You can’t choose who you fall in love with, it just happens that way. I often wonder why, and I can’t pin down one particular reason. I’ve loved a few people in my time, and each of them were different in quite obvious ways. Some people say they’re attracted to a certain type, but I don’t believe that to be true. Sure you can have an inclination for a certain generic type, but if you limit yourself like that, you probably won’t actually find true love and instead will be with someone that you want to live up to the image you have created around yourself. I don’t have a type, per se. I keep myself open and as a result have dated some very different characters. I haven’t loved all of them, or many of them for that matter, but what matters is the act of putting yourself out there and trying it. That, I believe, is one of the hardest parts of any relationship. Committing yourself to something fully that you know full well could end in disaster. Maybe that is why people stick to their ‘types’ – to stay within their comfort zone. All I know is that liking someone is easy, falling in love with someone is then a natural progression, but committing to it and committing yourself to it is so incredibly difficult. We as a society are so protective now that we are afraid of letting ourselves go, of letting ourselves experience what love and life is all about. We seem to have trouble bringing ourselves to trust and believe in what might happen. And there’s a good reason for that too – relationships do have a tendency to end. This is always in the back of our minds – we are constantly thinking ‘this could end at any time; I won’t dedicate myself to it. I’ll just hang back a bit so it won’t hurt as much when it does end’. This mind-set is wrong. It stops you from enjoying the little things of every day – the trials and tribulations that make life what it is. You have to let go of yourself, and all that you know and believe in for love to really work.

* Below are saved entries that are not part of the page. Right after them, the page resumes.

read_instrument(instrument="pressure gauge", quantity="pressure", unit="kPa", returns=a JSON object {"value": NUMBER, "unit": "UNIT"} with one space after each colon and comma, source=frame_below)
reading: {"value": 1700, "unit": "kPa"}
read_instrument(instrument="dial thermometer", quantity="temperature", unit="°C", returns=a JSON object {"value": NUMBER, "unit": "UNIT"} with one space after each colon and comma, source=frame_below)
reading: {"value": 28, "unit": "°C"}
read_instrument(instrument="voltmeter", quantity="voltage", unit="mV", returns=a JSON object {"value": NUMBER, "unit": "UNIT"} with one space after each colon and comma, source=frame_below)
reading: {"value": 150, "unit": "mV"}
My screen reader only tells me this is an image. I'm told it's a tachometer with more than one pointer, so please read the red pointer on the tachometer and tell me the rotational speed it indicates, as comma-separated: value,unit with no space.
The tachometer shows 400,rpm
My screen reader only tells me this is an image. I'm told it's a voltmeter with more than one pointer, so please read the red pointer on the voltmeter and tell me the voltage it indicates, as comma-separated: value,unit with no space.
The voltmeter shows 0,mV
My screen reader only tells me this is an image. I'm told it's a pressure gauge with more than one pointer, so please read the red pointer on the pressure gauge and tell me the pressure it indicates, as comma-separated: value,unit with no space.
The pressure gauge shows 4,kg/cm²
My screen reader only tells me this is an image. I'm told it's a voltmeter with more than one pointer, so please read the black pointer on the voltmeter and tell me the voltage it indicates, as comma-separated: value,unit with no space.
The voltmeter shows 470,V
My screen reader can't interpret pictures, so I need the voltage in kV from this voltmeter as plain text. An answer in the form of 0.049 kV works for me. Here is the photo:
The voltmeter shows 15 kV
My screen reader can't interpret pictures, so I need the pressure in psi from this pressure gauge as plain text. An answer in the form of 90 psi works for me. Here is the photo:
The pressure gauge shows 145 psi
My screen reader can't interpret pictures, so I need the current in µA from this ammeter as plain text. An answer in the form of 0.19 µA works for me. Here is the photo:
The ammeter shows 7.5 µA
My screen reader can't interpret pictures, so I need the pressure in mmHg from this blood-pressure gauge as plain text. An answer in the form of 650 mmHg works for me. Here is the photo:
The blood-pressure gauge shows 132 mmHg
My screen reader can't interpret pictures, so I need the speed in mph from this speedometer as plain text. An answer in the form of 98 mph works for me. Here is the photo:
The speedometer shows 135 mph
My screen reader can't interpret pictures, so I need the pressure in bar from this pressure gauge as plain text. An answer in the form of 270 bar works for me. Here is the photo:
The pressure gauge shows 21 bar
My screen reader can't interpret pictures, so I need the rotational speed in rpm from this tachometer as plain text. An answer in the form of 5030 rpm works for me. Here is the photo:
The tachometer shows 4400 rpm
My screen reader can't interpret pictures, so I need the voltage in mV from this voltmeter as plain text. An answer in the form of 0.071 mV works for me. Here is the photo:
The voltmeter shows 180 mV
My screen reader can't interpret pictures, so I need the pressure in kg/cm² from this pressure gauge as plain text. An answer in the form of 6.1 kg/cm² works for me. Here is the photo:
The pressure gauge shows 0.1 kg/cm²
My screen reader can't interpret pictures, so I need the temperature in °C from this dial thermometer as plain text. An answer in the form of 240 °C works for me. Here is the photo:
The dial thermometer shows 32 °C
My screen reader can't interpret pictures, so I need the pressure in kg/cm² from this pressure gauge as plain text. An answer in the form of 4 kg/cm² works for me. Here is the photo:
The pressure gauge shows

Every relationship goes through rough-patches. It’s a natural progression, and if you do truly love the person, then you will try and keep the relationship going, no matter how hard it may seem. That is one of the essences of true love – the ability and the strength to fight for it to continue because you can’t imagine your life without them. Love is not all roses and laughter, it is hard work. And the initial feelings will always diminish, and instead you’ll be left with something else, something more I think. Companionship definitely, but much more than that – the feeling that you are with someone that has helped you through so much, someone that has stood by your side no matter the odds and defended you, supported you, loved you, helped you, and all this without you having to ask. That is what I believe love to be. But my definition of what love is is probably different to yours.